Batıkent Halk Meclisleri geleneksel cumartesi etkinliğinin bugünkü (7 Aralık) konu başlıkları taşeronlaştırmaya, güvencesizliğe karşı mücadele ve haziran isyanına genel bakış oldu. Batıkentliler’in konukları Hacettepe Üniversitesi Hastanesi’nde direnişini sürdüren Dev-Sağlık İş üyesi işçiler, akademisyenler Sibel Özbudun, Ekin Erdem Evliya ve Sedef Süner oldu.

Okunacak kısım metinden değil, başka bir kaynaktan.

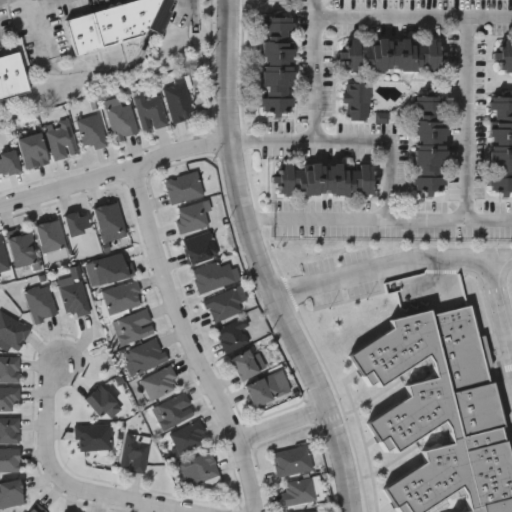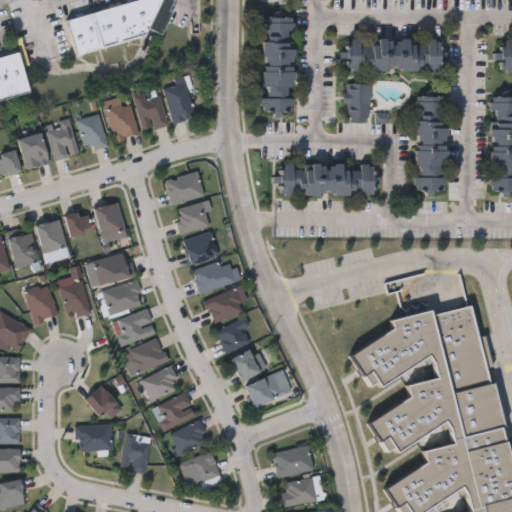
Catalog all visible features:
road: (31, 1)
road: (315, 7)
road: (413, 13)
building: (118, 25)
building: (118, 25)
building: (391, 55)
building: (504, 55)
building: (393, 57)
building: (505, 57)
building: (275, 64)
road: (299, 65)
building: (277, 66)
road: (72, 68)
road: (315, 77)
building: (11, 78)
building: (176, 101)
building: (354, 101)
building: (178, 103)
building: (356, 104)
road: (447, 109)
building: (148, 110)
building: (150, 113)
road: (243, 114)
road: (470, 117)
building: (119, 118)
building: (120, 121)
building: (90, 132)
building: (91, 134)
road: (348, 138)
building: (59, 139)
building: (60, 142)
building: (428, 143)
building: (499, 144)
building: (430, 145)
building: (500, 146)
building: (32, 151)
building: (32, 153)
building: (8, 163)
building: (8, 166)
road: (113, 168)
building: (324, 179)
building: (327, 181)
building: (182, 188)
road: (369, 189)
building: (183, 190)
road: (497, 198)
building: (191, 217)
building: (107, 219)
building: (192, 219)
building: (108, 221)
road: (378, 221)
building: (76, 223)
building: (77, 225)
building: (48, 236)
building: (50, 238)
building: (198, 248)
building: (21, 249)
building: (199, 250)
building: (22, 252)
road: (418, 258)
building: (2, 259)
road: (503, 259)
road: (261, 262)
building: (111, 269)
building: (112, 271)
building: (213, 275)
building: (214, 278)
building: (71, 296)
building: (121, 297)
building: (72, 299)
building: (122, 299)
building: (39, 303)
building: (223, 303)
building: (40, 305)
building: (225, 306)
building: (132, 327)
building: (133, 329)
building: (11, 331)
building: (12, 333)
building: (231, 335)
road: (192, 337)
building: (232, 337)
building: (145, 356)
building: (146, 358)
building: (243, 365)
building: (244, 368)
road: (319, 368)
building: (9, 369)
building: (9, 371)
building: (158, 383)
building: (159, 385)
building: (264, 389)
building: (266, 392)
building: (8, 398)
building: (8, 400)
building: (172, 411)
building: (440, 412)
building: (173, 413)
road: (281, 429)
building: (9, 430)
building: (9, 432)
building: (91, 437)
building: (186, 438)
building: (92, 439)
building: (187, 440)
building: (133, 452)
building: (134, 455)
building: (9, 460)
building: (290, 461)
building: (9, 462)
building: (292, 464)
building: (197, 469)
building: (199, 471)
road: (57, 473)
building: (299, 491)
building: (10, 493)
building: (300, 493)
building: (10, 496)
building: (32, 510)
building: (33, 511)
building: (313, 511)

Dev-Sağlık İş üyesi işçilerden H.Ü. Hastanesi işyeri temsilcisi Kubilay Ünsal ve örgütlenme uzmanı Tuncay Akkuş, geride bıraktıkları 26 günlük direnişi anlattılar. Özel güvenlik görevlilerinin saldırılarına uğrayan, 3 kez elektrikleri kesilen işçiler zor şartlardaki direnişlerini kararlılıkla sürdürdüklerini dile getirdiler.

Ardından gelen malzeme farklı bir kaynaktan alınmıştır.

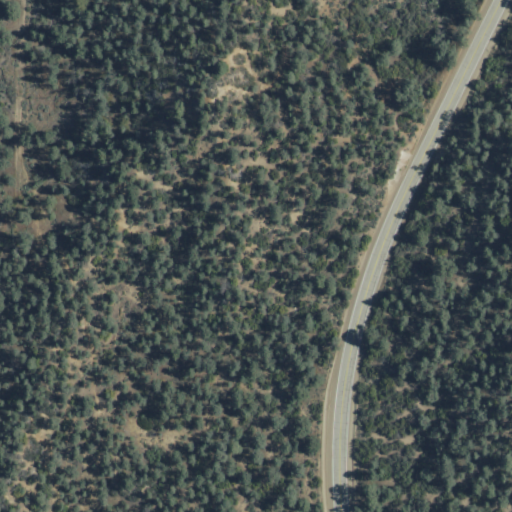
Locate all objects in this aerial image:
road: (382, 244)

#direnişçilerle gerçekleştirilen söyleşinin ardından akademisyenler söz aldı. Sibel Özbudun haziran direnişinin genel bir portresini çizerek ne olduğunu,ne olmadığını anlattı. Direnişe katılan insanların her toplumsal kesimden heterojen bir profil oluşturduğunu, 12 yıllık AKP iktidarından şikayet eden herkesin katılım gösterdiğini belirtti.
Ekin Erdem Evliya, akademisyenlerin direnişe katılma gerekçelerini anlattı. Üniversitelerde gerçekleştirilen forumlarla mahalle meclislerinin aynı sebeplerden oluştuğunu, öğrenci ve akademisyenlerle mahallelinin bir araya gelişinin aynı düşmandan kaynaklandığını dile getirdi. “Bizler yaşam alanlarımızda söz hakkımız olmadan yönetilmek istemiyoruz, yönetmek istiyoruz” dedi.
Sedef Süner ise haziran direnişinde kullanılan materyallerin nasıl amacı dışına çıktığını, dünya çapında örnek alındığını anlatan, “direnişin tasarımı, direnişte tasarım” başlıklı bir sunum yaptı. “Hiç birimiz madenci değiliz, hiç birimiz sokakta yemek yapmadık, ama hepimiz faşizme karşı baretlerimizle, tencere ve tavalarımızla direndik. Ve benzer yöntemleri ya Tahrir’de- Atina’da gördük, ya oralara örnek olduk.” dedi.
Soru-cevap kısmından sonra, bir sonraki etkinlikte buluşmak üzere etkinlik son buldu.